Despite the fact that the flat is open-plan, transitional thresholds have been established using texture and color. For example, the wall around the fireplace has been painted in a dark burgundy (Farrow & Ball’s Brinjal). Delaye notes, “This was a way of setting the decor around the fireplace in the same tones.” “It warms up the living room while also setting it apart from the kitchen and bar area.”
The baroque mirror over the mantle was originally installed at Château de Chantilly, north of Paris (Delaye was inspired in part by Stanley Kubrick’s 1975 film Barry Lyndon), and the patinated pillars have been kept in place as a reminder of the building’s industrial background. “I become very attached to the history of a place with each project,” Delaye explains. “I like to imagine time passing through it, interfering with my work, and eventually appropriating it.”
The leaden walls of the kitchen pick up the grey finish of the marble backsplash, while the change in flooring (a Delaye marble mosaic) marks a change of usage. Similarly, several hues of blue on the walls and in materials provide layered appeal in her daughter Faustine’s country-style bedroom. Delaye adds, “I like things that last.” “You can be bold with your color choices without succumbing to the latest fashion trends.”
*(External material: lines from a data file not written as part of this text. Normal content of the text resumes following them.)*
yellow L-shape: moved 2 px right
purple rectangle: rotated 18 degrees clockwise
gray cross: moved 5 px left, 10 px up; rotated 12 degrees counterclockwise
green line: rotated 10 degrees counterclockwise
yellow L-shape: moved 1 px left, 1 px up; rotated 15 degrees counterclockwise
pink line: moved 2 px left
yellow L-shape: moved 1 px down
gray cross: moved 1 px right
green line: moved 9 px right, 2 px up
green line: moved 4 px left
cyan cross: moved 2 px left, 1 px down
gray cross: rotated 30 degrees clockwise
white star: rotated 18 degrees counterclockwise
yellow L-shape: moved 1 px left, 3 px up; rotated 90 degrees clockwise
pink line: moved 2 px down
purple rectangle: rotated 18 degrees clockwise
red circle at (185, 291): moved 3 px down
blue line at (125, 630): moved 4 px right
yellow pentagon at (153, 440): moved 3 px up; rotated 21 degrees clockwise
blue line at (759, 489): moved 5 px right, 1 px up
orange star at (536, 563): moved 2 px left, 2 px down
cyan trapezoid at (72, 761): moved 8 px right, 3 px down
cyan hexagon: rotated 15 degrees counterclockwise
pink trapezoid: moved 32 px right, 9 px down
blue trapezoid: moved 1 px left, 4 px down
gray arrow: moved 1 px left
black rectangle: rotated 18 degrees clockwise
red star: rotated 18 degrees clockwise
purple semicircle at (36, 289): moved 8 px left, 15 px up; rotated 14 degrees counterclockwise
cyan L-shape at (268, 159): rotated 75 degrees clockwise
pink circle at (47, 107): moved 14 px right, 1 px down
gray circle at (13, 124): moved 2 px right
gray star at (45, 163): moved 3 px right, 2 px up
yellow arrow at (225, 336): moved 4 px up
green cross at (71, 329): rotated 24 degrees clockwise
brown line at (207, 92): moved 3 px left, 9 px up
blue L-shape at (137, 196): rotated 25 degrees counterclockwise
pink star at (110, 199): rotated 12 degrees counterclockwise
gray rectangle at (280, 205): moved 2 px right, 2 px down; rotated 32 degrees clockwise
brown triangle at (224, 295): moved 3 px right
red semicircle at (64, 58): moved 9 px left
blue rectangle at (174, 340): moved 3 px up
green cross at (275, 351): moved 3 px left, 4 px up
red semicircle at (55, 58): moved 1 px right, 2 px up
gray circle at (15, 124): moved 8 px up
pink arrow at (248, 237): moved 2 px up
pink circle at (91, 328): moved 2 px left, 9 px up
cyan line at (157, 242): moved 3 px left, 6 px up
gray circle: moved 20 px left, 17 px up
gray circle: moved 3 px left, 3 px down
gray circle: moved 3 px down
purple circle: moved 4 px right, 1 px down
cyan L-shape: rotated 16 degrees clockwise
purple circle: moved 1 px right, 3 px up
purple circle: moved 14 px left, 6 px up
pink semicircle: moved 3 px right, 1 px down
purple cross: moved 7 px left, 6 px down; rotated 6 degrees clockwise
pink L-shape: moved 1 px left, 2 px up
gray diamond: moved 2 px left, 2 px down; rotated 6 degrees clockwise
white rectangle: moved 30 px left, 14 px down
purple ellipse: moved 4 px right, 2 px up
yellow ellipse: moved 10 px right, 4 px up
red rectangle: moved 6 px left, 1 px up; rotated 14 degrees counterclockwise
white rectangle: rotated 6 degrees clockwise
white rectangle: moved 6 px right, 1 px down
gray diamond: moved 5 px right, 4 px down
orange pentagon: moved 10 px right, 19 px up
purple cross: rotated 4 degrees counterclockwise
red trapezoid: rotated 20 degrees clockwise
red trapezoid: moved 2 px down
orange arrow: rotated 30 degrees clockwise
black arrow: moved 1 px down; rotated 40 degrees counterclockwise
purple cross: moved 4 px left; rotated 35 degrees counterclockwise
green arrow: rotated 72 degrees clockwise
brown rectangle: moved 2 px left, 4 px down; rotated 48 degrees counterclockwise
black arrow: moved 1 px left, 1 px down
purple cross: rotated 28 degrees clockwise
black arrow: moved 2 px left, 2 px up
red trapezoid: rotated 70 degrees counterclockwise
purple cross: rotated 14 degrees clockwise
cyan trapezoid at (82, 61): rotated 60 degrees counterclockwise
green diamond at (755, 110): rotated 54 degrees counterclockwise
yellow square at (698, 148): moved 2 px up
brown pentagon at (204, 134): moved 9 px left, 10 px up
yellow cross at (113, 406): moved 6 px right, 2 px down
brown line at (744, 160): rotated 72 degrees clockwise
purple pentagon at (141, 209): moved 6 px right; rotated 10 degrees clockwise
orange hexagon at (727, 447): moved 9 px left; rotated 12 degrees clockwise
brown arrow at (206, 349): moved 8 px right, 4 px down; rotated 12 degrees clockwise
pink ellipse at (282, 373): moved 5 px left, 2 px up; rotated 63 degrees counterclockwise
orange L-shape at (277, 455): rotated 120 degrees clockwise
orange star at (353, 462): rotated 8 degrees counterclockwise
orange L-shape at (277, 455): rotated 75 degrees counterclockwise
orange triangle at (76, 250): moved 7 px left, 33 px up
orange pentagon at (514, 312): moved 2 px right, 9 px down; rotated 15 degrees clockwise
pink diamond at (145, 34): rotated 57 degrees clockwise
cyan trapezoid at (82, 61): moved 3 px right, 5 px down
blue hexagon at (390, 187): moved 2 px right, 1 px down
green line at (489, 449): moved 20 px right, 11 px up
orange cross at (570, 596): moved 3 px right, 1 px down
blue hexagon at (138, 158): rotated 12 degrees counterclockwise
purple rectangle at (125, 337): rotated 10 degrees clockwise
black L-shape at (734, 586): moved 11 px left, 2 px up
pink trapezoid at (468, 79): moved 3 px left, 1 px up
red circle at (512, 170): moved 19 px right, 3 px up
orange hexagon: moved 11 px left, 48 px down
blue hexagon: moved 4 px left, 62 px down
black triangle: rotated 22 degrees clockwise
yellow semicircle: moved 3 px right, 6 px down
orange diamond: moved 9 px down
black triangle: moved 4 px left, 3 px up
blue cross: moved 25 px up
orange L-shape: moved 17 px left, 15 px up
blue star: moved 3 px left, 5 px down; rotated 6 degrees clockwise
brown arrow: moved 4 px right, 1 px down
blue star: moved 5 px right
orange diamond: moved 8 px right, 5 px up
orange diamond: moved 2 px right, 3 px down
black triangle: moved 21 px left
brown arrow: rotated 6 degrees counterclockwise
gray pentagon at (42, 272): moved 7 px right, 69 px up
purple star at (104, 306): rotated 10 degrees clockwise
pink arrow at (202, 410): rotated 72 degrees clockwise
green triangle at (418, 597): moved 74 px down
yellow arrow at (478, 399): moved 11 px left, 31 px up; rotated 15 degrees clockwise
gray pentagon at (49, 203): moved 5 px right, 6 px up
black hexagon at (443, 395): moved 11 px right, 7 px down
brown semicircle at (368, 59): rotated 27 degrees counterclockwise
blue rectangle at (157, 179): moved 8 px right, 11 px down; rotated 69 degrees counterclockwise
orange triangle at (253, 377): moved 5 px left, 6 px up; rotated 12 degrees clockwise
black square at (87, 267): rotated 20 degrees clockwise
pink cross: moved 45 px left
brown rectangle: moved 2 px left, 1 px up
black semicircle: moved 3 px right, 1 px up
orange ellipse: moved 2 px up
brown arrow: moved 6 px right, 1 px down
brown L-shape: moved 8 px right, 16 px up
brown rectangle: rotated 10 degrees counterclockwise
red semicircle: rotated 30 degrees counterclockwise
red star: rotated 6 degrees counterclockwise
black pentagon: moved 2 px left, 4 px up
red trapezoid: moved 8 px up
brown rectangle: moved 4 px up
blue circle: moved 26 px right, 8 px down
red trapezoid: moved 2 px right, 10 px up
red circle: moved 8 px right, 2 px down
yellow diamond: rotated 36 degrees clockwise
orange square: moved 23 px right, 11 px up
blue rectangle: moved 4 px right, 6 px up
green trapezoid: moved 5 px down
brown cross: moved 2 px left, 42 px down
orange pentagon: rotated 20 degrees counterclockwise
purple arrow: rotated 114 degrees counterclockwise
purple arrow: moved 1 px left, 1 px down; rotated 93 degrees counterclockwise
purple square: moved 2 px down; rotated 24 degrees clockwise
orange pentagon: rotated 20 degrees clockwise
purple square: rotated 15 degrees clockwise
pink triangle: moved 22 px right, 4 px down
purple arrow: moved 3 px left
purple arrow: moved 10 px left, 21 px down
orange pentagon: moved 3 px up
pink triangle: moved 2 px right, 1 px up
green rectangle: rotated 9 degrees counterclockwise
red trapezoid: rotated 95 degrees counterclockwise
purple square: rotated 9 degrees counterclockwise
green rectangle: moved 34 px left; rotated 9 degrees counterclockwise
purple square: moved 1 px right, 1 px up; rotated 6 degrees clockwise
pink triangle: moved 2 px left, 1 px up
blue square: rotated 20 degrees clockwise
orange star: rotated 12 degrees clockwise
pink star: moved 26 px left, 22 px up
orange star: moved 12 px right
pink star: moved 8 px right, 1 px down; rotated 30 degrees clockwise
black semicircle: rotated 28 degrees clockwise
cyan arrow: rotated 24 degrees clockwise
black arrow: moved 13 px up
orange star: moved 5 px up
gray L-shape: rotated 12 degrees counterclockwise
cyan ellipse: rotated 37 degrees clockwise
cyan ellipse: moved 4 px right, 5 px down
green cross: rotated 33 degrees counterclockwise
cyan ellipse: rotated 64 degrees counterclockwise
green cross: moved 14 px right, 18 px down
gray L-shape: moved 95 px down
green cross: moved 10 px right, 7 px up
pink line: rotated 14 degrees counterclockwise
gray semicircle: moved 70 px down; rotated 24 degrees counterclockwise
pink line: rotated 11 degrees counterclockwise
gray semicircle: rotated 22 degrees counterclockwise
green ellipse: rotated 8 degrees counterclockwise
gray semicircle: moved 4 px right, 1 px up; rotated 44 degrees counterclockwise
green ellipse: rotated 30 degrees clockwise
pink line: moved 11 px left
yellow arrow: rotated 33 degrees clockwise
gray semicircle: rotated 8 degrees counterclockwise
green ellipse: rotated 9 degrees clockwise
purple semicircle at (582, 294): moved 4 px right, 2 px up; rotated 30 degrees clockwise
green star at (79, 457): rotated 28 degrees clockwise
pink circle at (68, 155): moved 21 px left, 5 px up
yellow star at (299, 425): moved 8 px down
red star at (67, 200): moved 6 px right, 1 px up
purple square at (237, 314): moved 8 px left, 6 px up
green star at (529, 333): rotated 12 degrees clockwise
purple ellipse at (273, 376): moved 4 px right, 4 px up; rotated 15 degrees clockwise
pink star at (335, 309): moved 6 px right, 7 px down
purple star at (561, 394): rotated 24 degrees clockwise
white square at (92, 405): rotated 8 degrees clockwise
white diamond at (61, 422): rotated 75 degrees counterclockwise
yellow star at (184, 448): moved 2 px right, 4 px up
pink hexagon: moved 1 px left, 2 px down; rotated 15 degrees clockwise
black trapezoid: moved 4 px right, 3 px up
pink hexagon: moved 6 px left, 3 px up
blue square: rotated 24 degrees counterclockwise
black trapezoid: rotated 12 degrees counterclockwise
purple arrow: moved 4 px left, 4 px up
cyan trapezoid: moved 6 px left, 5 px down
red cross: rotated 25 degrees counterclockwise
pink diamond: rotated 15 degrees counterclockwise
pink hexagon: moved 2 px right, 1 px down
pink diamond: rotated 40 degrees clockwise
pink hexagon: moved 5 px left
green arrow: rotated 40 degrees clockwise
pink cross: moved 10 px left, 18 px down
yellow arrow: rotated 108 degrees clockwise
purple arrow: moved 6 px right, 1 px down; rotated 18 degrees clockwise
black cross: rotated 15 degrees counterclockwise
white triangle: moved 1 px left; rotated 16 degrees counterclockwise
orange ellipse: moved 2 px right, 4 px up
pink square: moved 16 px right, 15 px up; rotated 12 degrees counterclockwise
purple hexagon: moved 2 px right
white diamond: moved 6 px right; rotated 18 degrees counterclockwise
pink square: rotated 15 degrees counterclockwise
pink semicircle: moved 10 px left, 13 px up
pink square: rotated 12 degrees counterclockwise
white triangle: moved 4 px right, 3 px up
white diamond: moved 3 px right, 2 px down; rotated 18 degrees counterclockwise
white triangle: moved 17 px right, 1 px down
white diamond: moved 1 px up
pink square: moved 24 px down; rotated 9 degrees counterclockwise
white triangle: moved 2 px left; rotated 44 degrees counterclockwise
The Marché d’Aligre, Paris’s famed flea market, is just next door, and Delaye has represented its vintage eclecticism by blending secondhand antiques with modern furniture. Faye Toogood’s Roly-Poly, a traditional bentwood Thonet, and a pair of 1950s Danish designs create a welcoming atmosphere in the living room. Delaye explains, “I enjoy mixing periods, styles, and materials.” “I believe it adds a lot of warmth to the house.”
“Would I still like this decor in five years?” Delaye questions at the outset of every project. After five years at the mirror factory, she still finds her beautifully layered house fresh and functional: a country-chic nook of the city that reflects the people who live there.